■ **To-do item**
Below are records; copy every line among them that contains the word "status".

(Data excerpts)

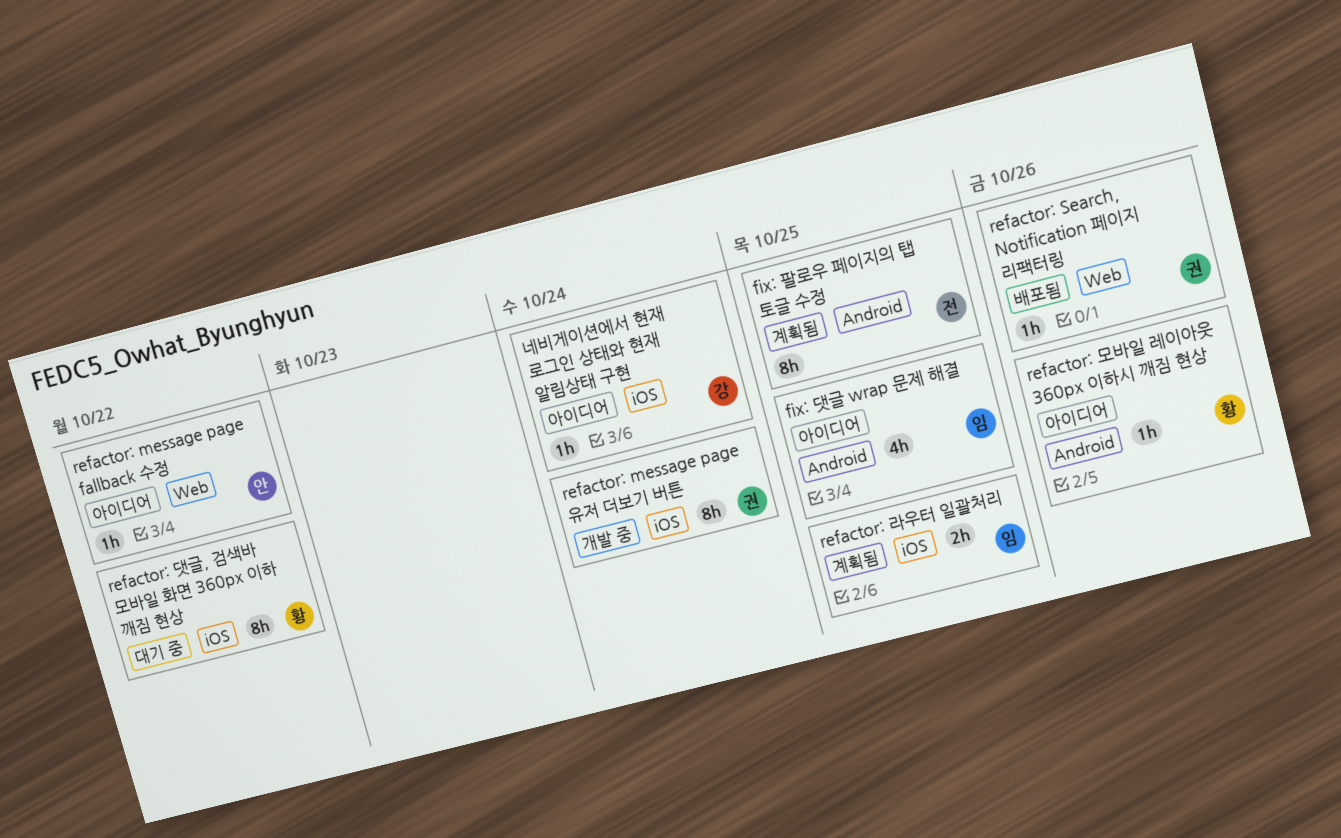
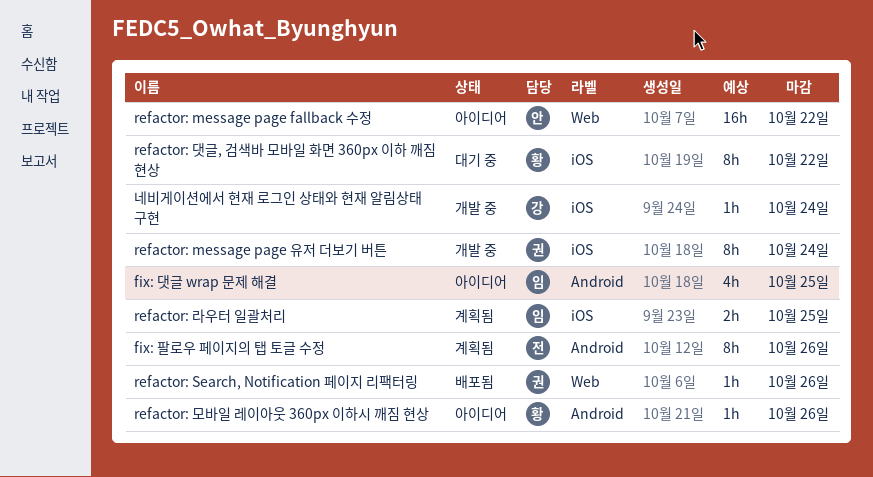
fix: 팔로우 페이지의 탭 토글 수정, due: Oct 25 -> Oct 26
refactor: message page fallback 수정, estimate: 1h -> 16h
네비게이션에서 현재 로그인 상태와 현재 알림상태 구현, status: 아이디어 -> 개발 중

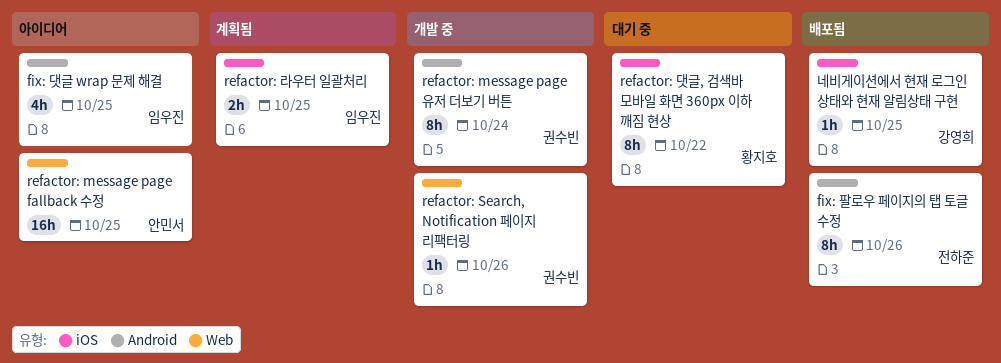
fix: 팔로우 페이지의 탭 토글 수정, status: 계획됨 -> 배포됨
refactor: message page fallback 수정, due: Oct 22 -> Oct 25
refactor: message page 유저 더보기 버튼, label: iOS -> Android
refactor: Search, Notification 페이지 리팩터링, status: 배포됨 -> 개발 중
refactor: 모바일 레이아웃 360px 이하시 깨짐 현상: present -> none
네비게이션에서 현재 로그인 상태와 현재 알림상태 구현, status: 개발 중 -> 배포됨
네비게이션에서 현재 로그인 상태와 현재 알림상태 구현, due: Oct 24 -> Oct 25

■ **Exercise result**
네비게이션에서 현재 로그인 상태와 현재 알림상태 구현, status: 아이디어 -> 개발 중
fix: 팔로우 페이지의 탭 토글 수정, status: 계획됨 -> 배포됨
refactor: Search, Notification 페이지 리팩터링, status: 배포됨 -> 개발 중
네비게이션에서 현재 로그인 상태와 현재 알림상태 구현, status: 개발 중 -> 배포됨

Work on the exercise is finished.